The ECRI Guidelines Trust includes new summaries of evidence-based guidelines from participating guideline developers, medical specialty societies, and other healthcare organizations.
All Guideline Briefs featured in the portal include ECRI’s new TRUST Scorecard, which evaluates the transparency and rigor of each guideline to measure how the guideline compares to the Institute of Medicine standards for trustworthiness.
ECRI evaluations are unbiased and free from industry influence.

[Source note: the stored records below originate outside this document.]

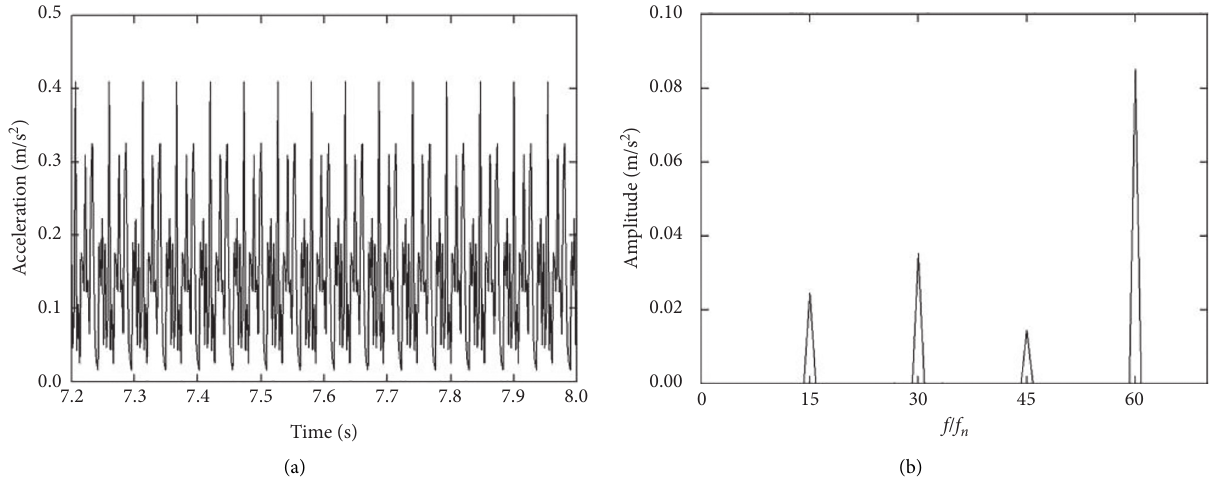
Figure 16: Acceleration fluctuation analysis of the extreme acceleration point ( C ). (a) Time-domain graph. (b) Frequency-domain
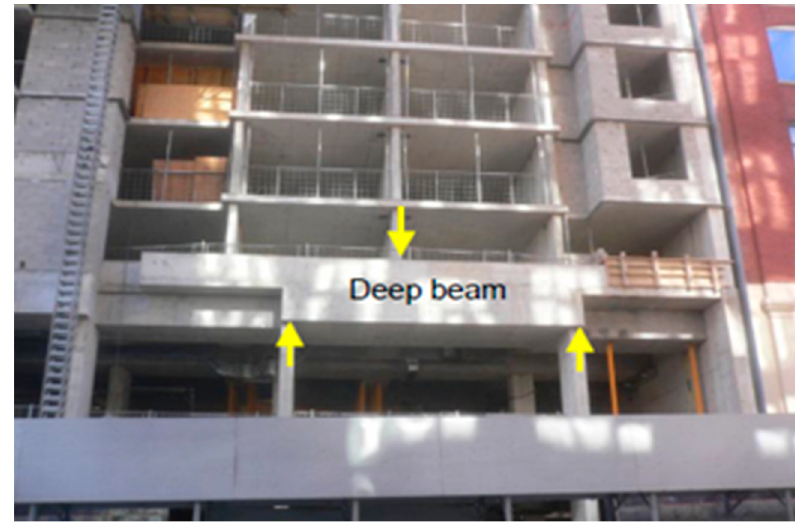
Figure 1. Deep Beam in a multi-story building [2].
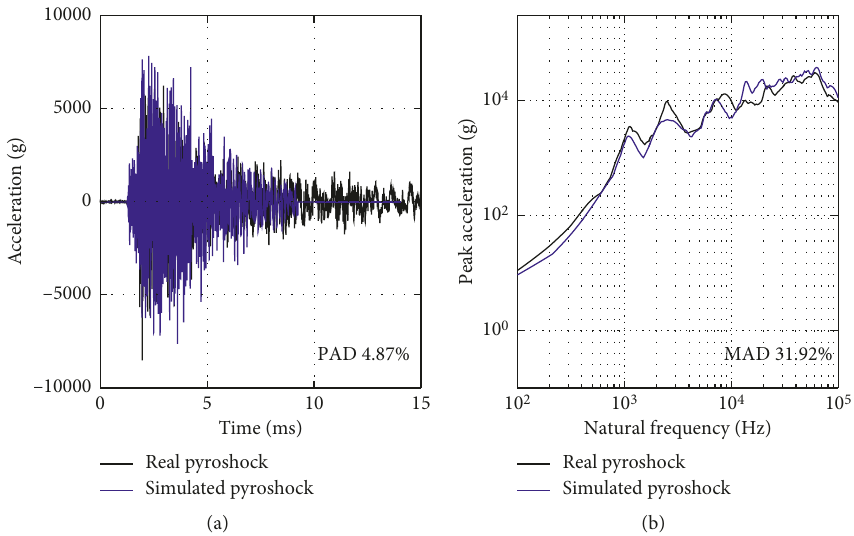
Figure 8: Simulation results of 1/2 inch explosive bolt-induced shock at the verification point.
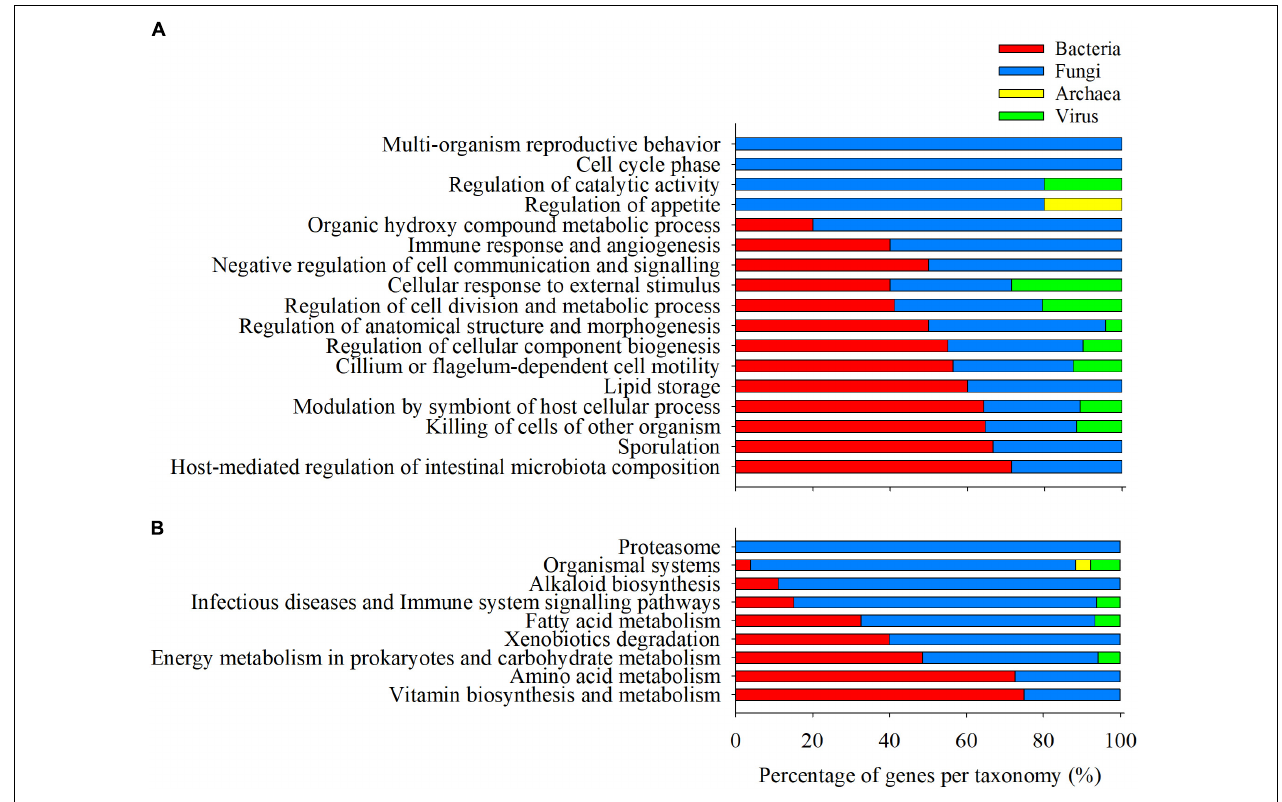
FIGURE 6 | Barplot representing the relative abundance of Bacteria (red), Fungi (blue), Archaea (yellow), and Virus (green) transcripts within the fraction of genes allocated to each enriched and clustered GO-BP (A) and KEGG (B)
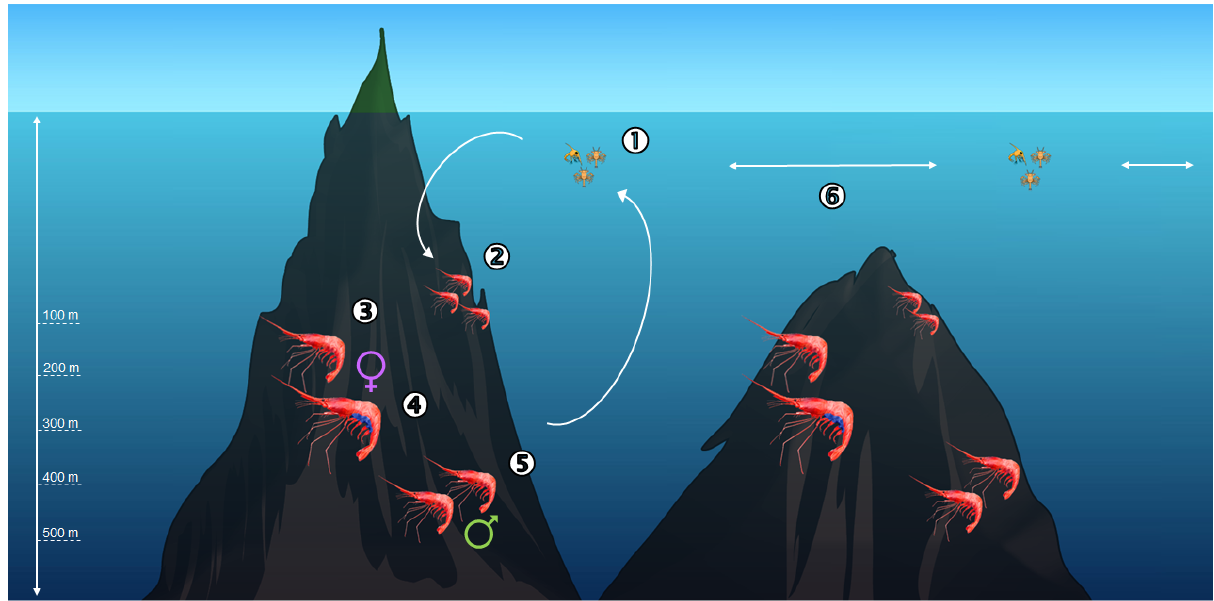
Figure 8. Hypothesized life cycle of Plesionika edwardsii in the Azorean region. After the incubation period of shrimp eggs, ( 1 ) larvae are released into the water column and ( 2 ) juveniles develop in shallow waters. Mature females and males are distributed up to 600 m with a sexual segregation by depth: ( 3 ) non-ovigerous females are mainly found up to 200 m, ( 4 ) ovigerous females between 200 and 300 m, and ( 5 ) males from 400 to 500 m deep. Females are bigger than males, and ovigerous females are bigger than non- ovigerous females. A bigger-deeper trend is observed up to 400 m. ( 6 ) Long larval stages of P. edwardsii increases its potential for dispersal (Landeira et al. , 2009), favoring connectivity and stock homogeneity between adjacent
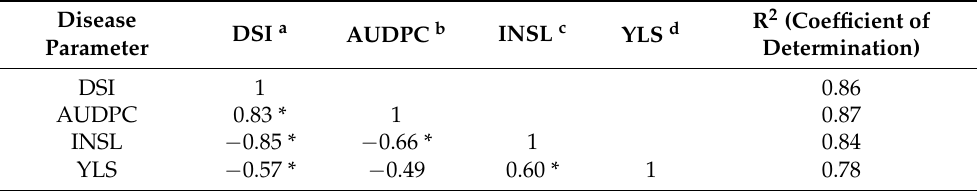
Table 2. Correlation matrix and coefficient of determination of parameters used to evaluate Matooke hybrids (NARITAs) and banana varieties for response to black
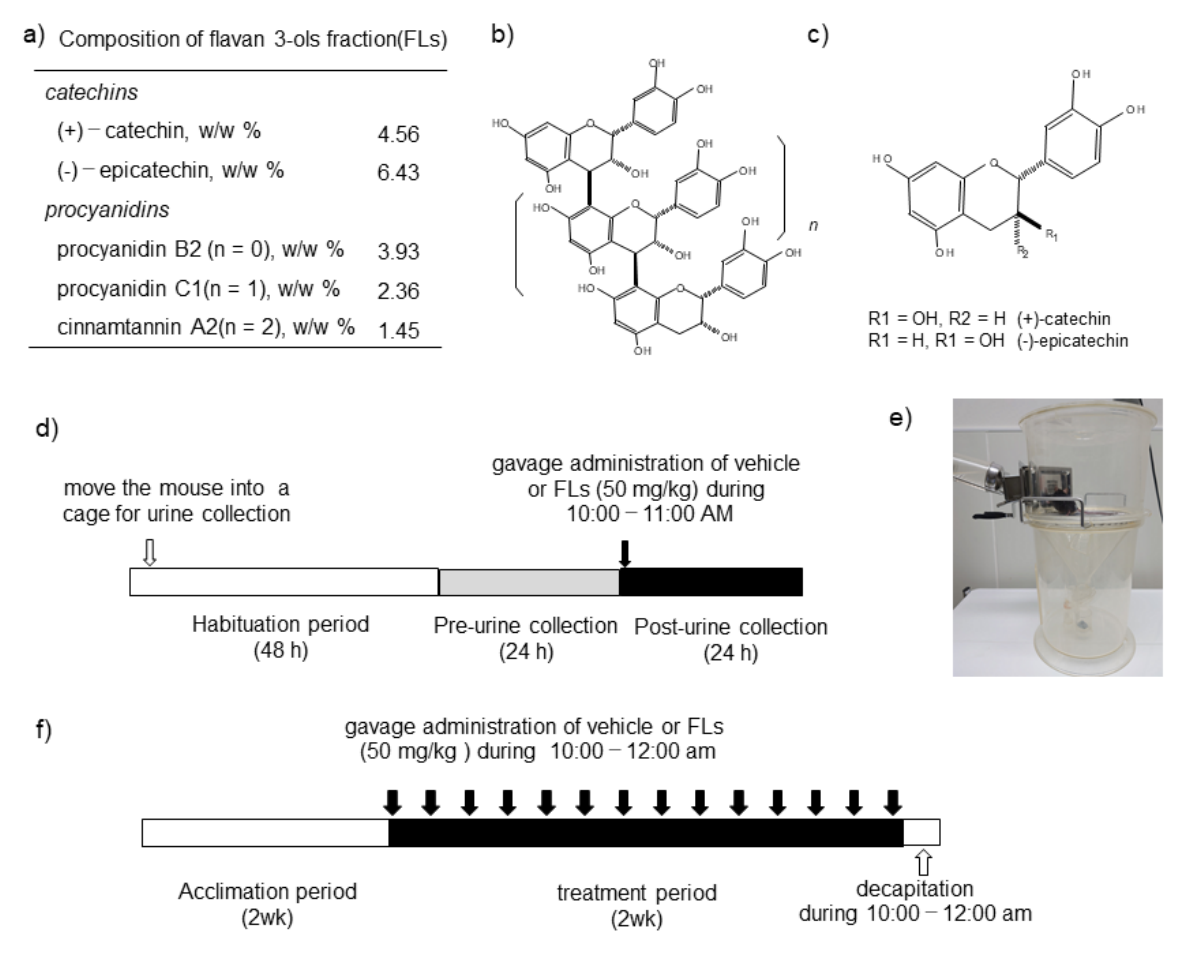
Figure 1. Composition of flavan-3-ols fraction (FLs) and scheme of experimental procedures. Composition of flavan-3-ols fraction (FLs) ( a ), the structure of B-type procyanidins ( b ), the structure of catechins ( c ), the scheme for the experimental procedure to determine urinary catecholamines (CAs) following a single dose of FLs ( d ), photo of the cage for urine collection ( e ), the scheme for the experimental procedure to examine the impact of repeated administration of FLs on adipose tissue in mice ( f ).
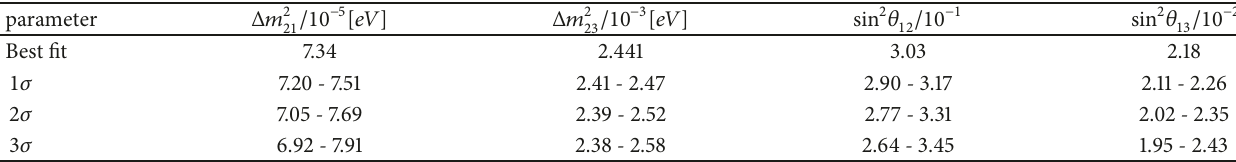
Table 2: Recent global data table for best-fitvalues of the oscillation parametersand their range at1 𝜎 , 2 𝜎 , and 3 𝜎 in the case of three neutrinos with Inverted Ordering spectrum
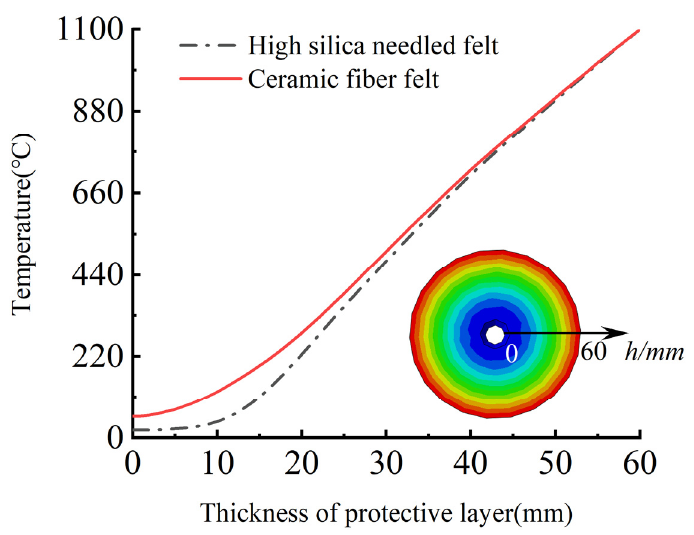
Figure 24. Variation of temperature along the thickness direction of fire ‐ retardant materials during heating for 2 h.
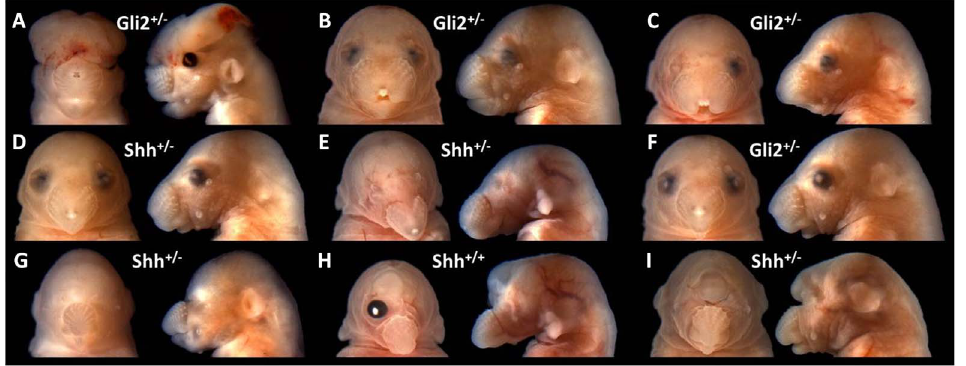
Figure 3. Subpopulation of GD17 fetuses exhibiting severe craniofacial phenotypes. Included in the study population were 9 fetuses with phenotypes not typically observed in wildtype C57BL/6J mice exposed to the employed ethanol exposure paradigm (A-I). Single allele mutations in Shh or Gli2 were detected in 8 of 9 fetuses in this severely affected subpopulation. In addition to varying degrees of upper midfacial deficiency, other notable defects included exencephaly (A), iridial coloboma and microphthalmia (A-D), apparent anophthalmia (E, G, I), agnathia (E), micrognathia (A- D, F-I), and proboscis (I). Median cleft lip was also observed (B, C). Within this subpopulation, fetuses were assigned dysmorphology scores as follows: 2 (A), 3 (B-F), 4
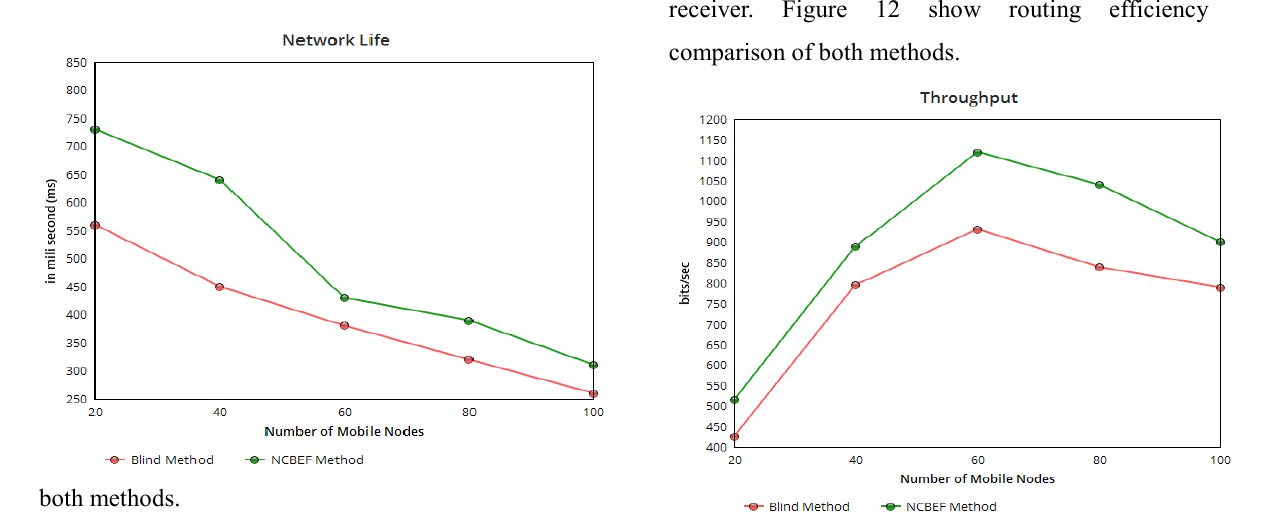
Figure 10. Comparative network life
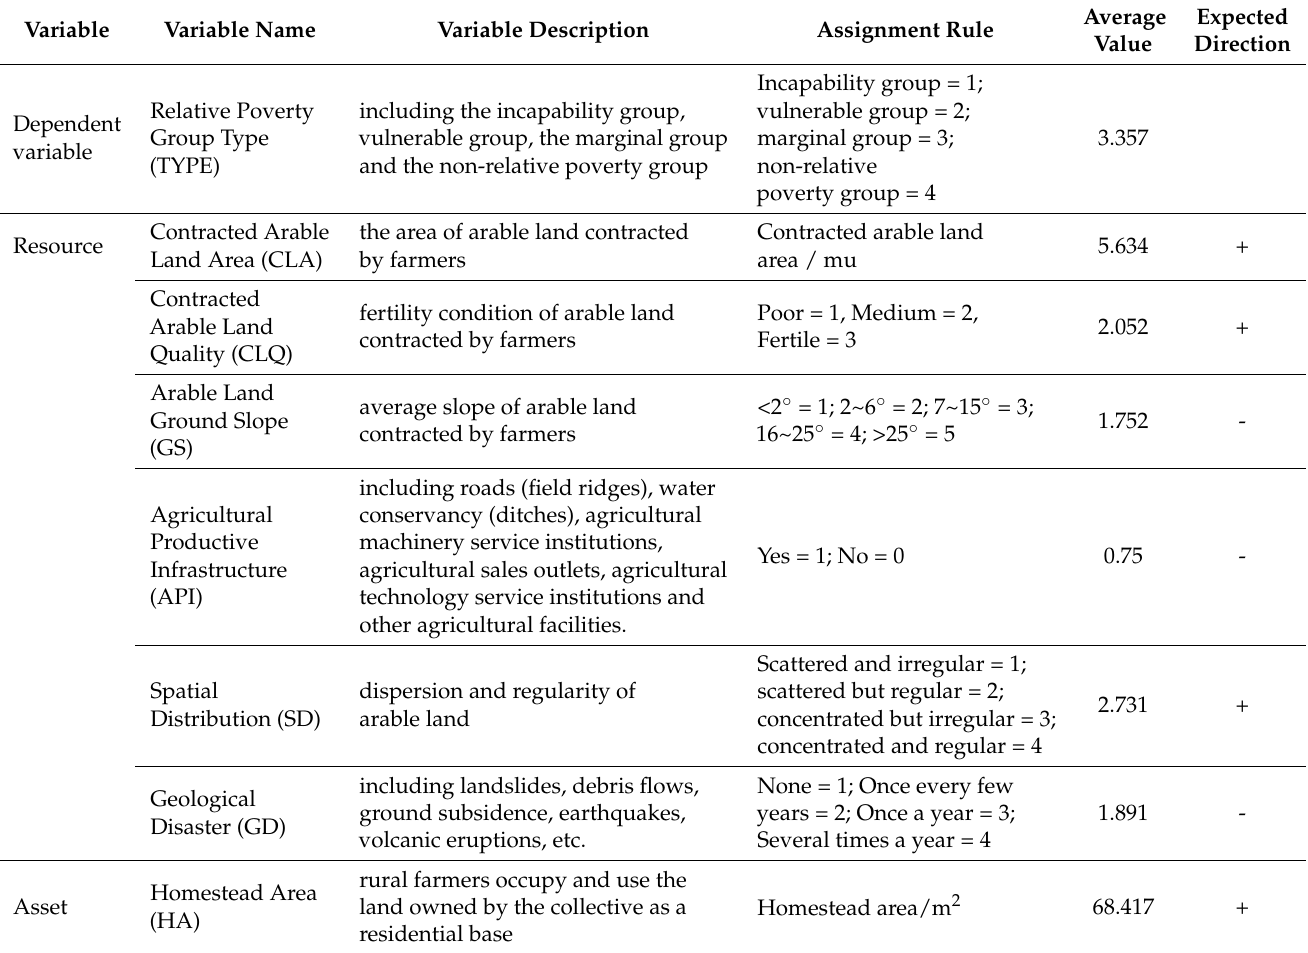
Table 2. Variable meanings and assignment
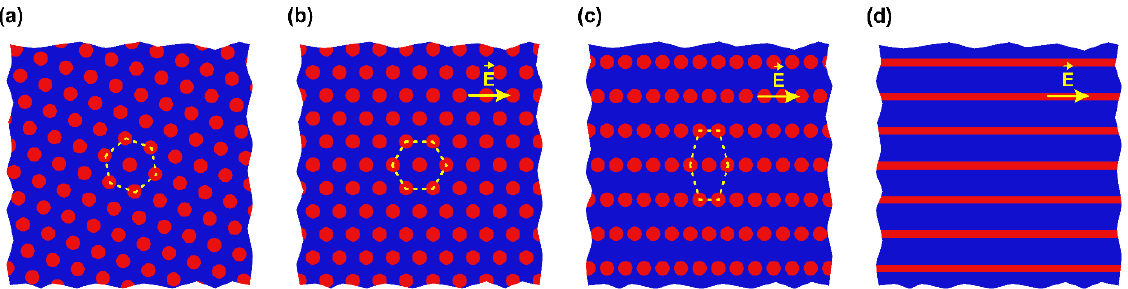
Figure 8. Schematic (top view) of the phase transformation in a strongly separated PS-P4VP film: ( a ) hexagonally packed standing cylinders; ( b ) field-oriented hexagonally packed cylinders; ( c ) lined up cylinders; ( d ) standing lamellas formed upon cylinder merging.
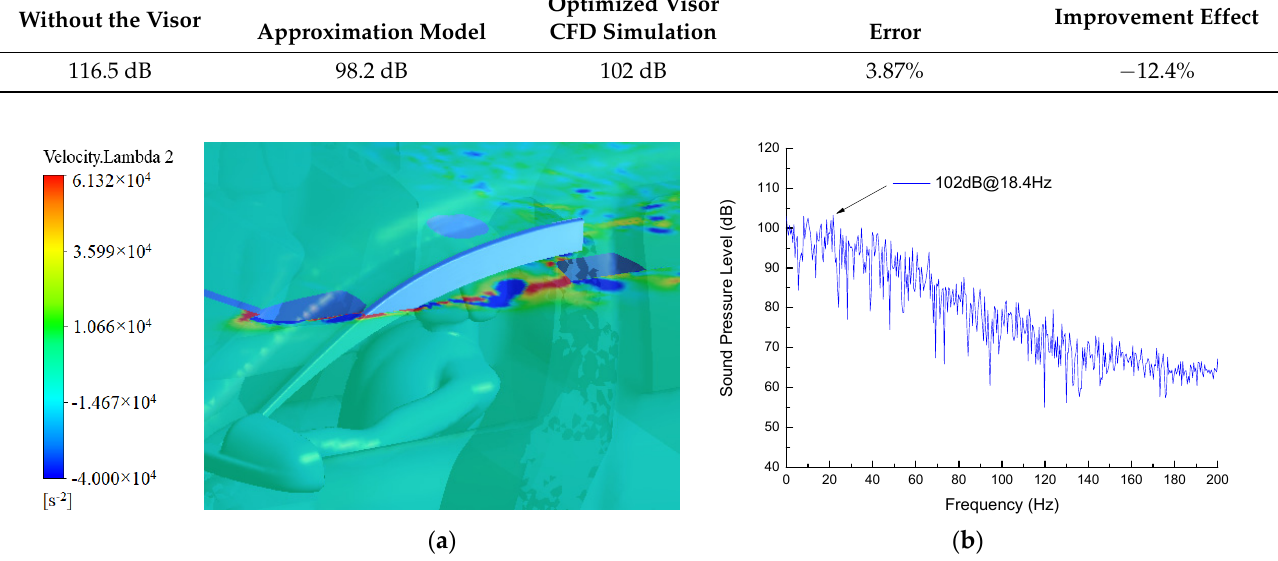
Figure 11. Noise reduction effect of the optimized visor. ( a ) The contour of velocity lambda2 at the Table 4. Comparison of optimization results. horizontal section of the driver’s ear; ( b ) Sound pressure level spectrum at the driver’s left ear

“The ECRI Guidelines Trust is not simply the National Guideline Clearinghouse under a new name,” said ECRI Institute-Penn Medicine Evidence-based Practice Center Director Karen M. Schoelles, MD. “When the NGC website was shut down on July 17, its records became inaccessible. So, the ECRI staff who had worked on NGC had to start over.”
“It’s an incredible amount of work,” continued Schoelles. “That’s why we are launching with an initial set of Guideline Briefs and TRUST Scorecards, and will be adding new content continuously as it becomes available.”
The next phase of the ECRI Guidelines Trust will launch in 2019. Coming additions to the portal include advanced search capabilities, an enhanced user interface, and support for guideline implementation and decision-making.
ECRI first announced its decision to revive AHRQ’s retired National Guideline Clearinghouse in July.
“Not all guidelines are created equal,” said ECRI Institute Medical Director Jane Jue, MD. “Clinicians want to know what stands behind a particular recommendation, and whether they can trust that recommendation. Trustworthy guidance is the real value that we will be providing.”
ECRI is a nonprofit organization centered on pairing applied scientific research to healthcare to identify which medical procedures, devices, drugs, and processes enable improved patient care.
Earlier this year, ECRI launched the Insight Culture of Safety Assessment for Health IT Companies program to promote safety in health IT use, health IT innovation, and health IT implementation.
The program is a joint effort between ECRI Institute and its multi-stakeholder collaborative, the Partnership for Health IT Patient Safety.
Health IT companies can securely access confidential surveys to facilitate the development and implementation of safety improvement plans. Safety improvement plans will be based on analyses of survey responses.
The tool enables health IT companies to evaluate organization-wide perceptions of safety issues, gage the effectiveness of existing safety training, identify gaps in safety, and contrast survey results with the results of similar organizations using de-identified comparative data.